Si è da poco concluso l’annuale appuntamento con l’assemblea ANIA che, oltre alla tradizionale analisi dei dati del settore, offre ogni anno dei curiosi spunti per l’innovazione del marcato delle assicurazioni.

Dopo aver snocciolato i doverosi numeri, a partire da quelli inerenti alla raccolta premi, Maria Binaca Farina, presidente dell’associazione, nella consueta relazione annuale ha toccato numerosi punti, a partire dalla richiesta di una maggiore collaborazione tra pubblico e privato in materia di protezione alle famiglie italiane in ambito pensioni, casa e sanità. Punto di partenza il fatto che lo Stato non è più in grado di sostenere da solo il bisogno di protezione e assistenza di cui le famiglie necessitano.

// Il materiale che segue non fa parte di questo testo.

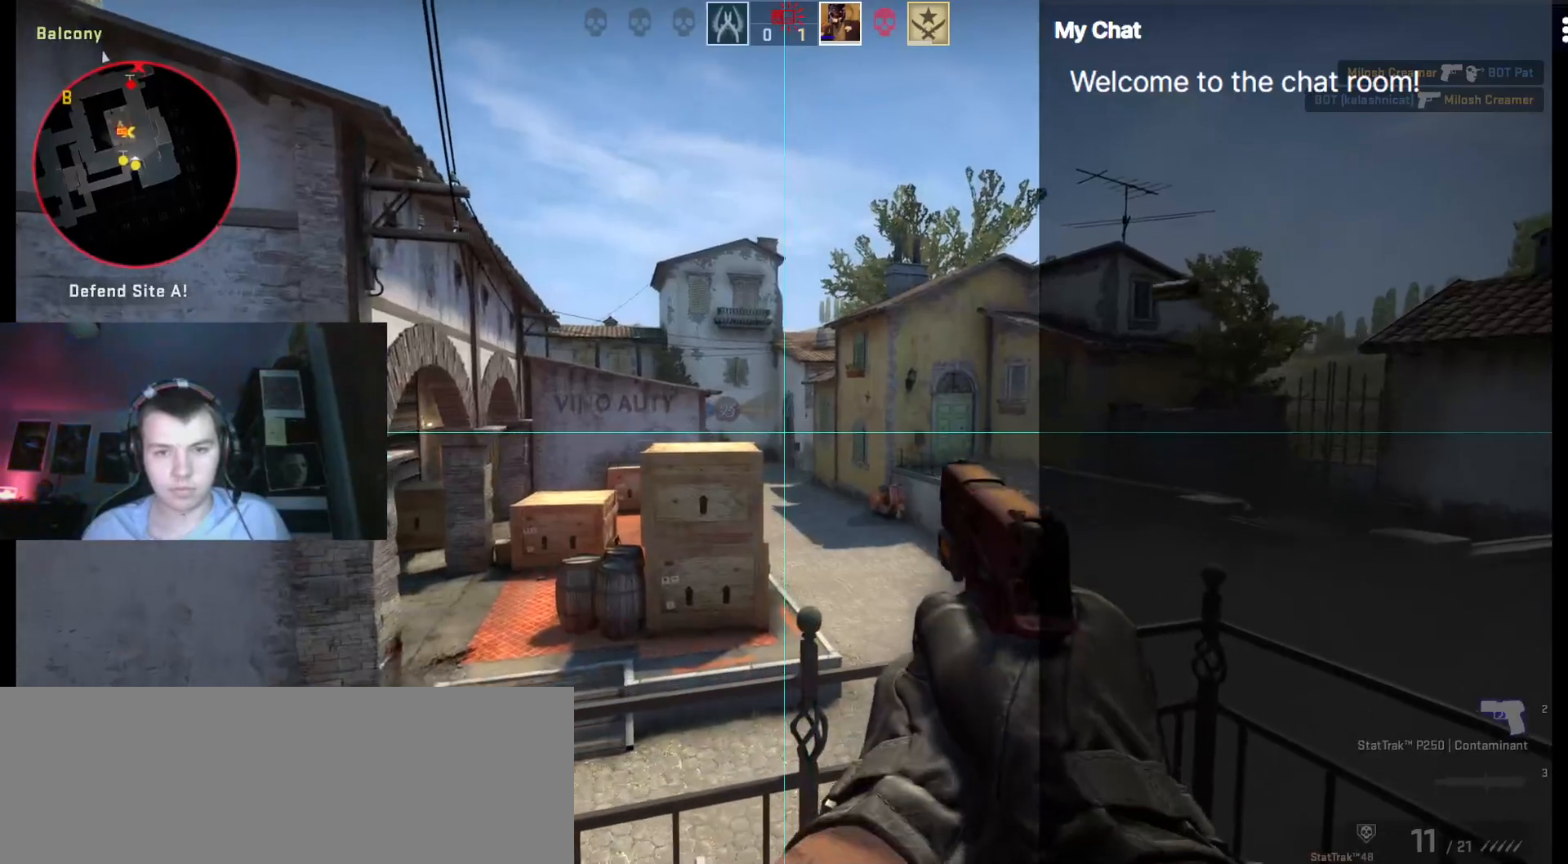
{"keys": ["a", "s"], "events": [[300, "a", "down"], [450, "s", "down"]]}
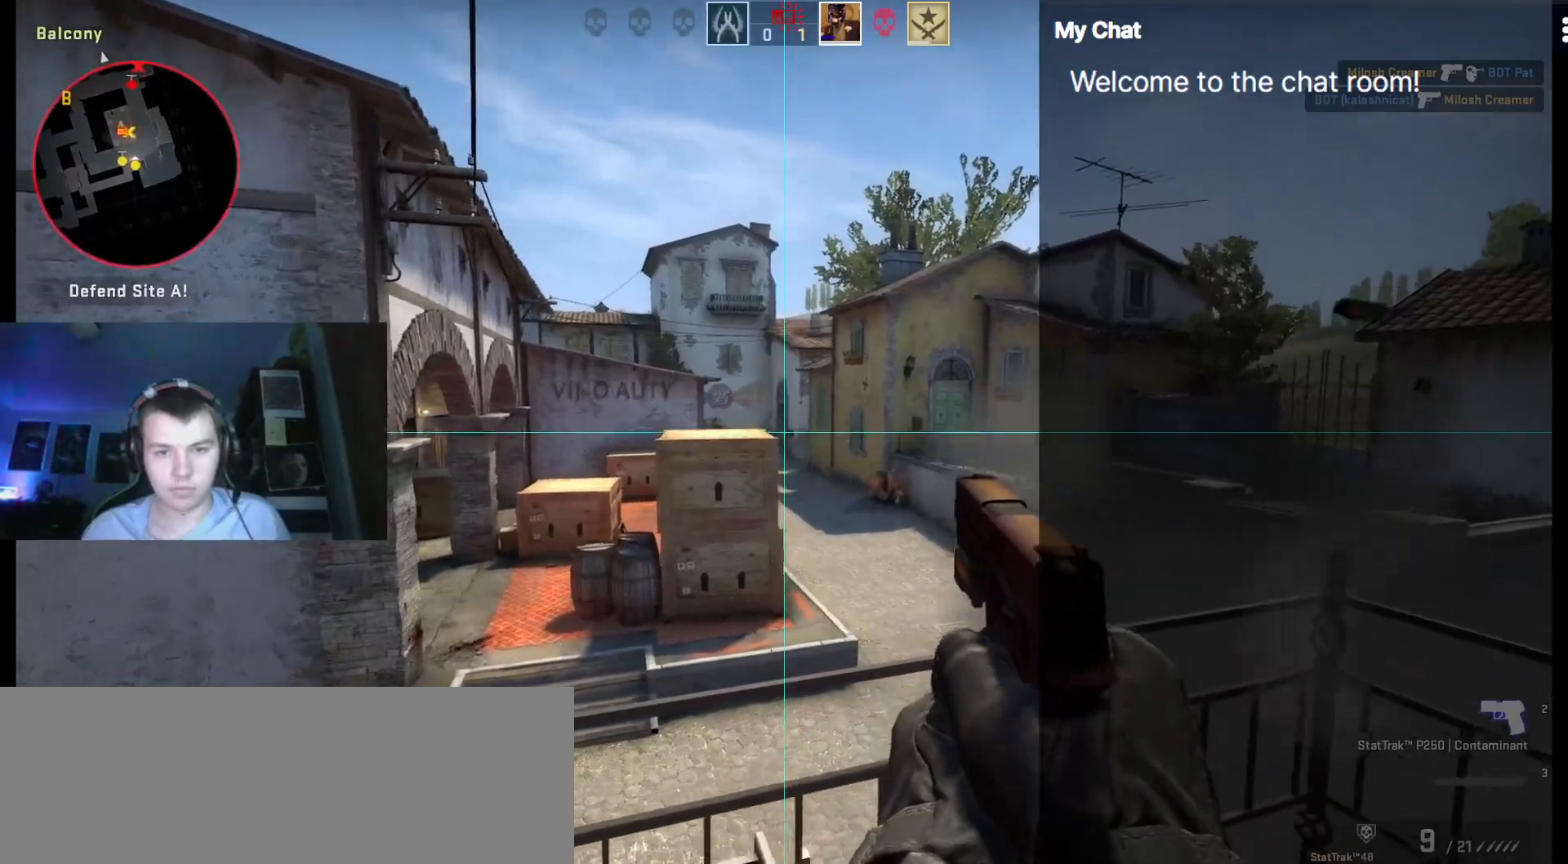
{"keys": ["a", "s"], "events": [[83, "s", "up"], [317, "r", "down"], [450, "r", "up"], [500, "s", "down"]]}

Tra gli altri argomenti toccati dall’intervento della Farina, degno di nota è quello dedicato ai giovani e all’innovazione tecnologica, che vanno di pari passo e che necessitano di nuove forme di interazione per venire incontro alle richieste delle nuove generazioni. E sulle questioni toccate, piena sintonia con il ministro dell’economia Pier Carlo Padoan, che è intervenuto ai lavori dell’ANIA. Se poi il via libera arriva anche dalle rappresentanze sindacali, come nel caso della FISAC CGIL, per bocca del segretario generale Agostino Megale, qualcosa vorrà pur dire. Ultima annotazione sul tema giovani, innovazione tecnologica e formazione online, è intervenuto anche Donato Di Stefano, Responsabile Direzione Commerciale di Afi Esca, intervistato a margine dell’assemblea da Adnkronos.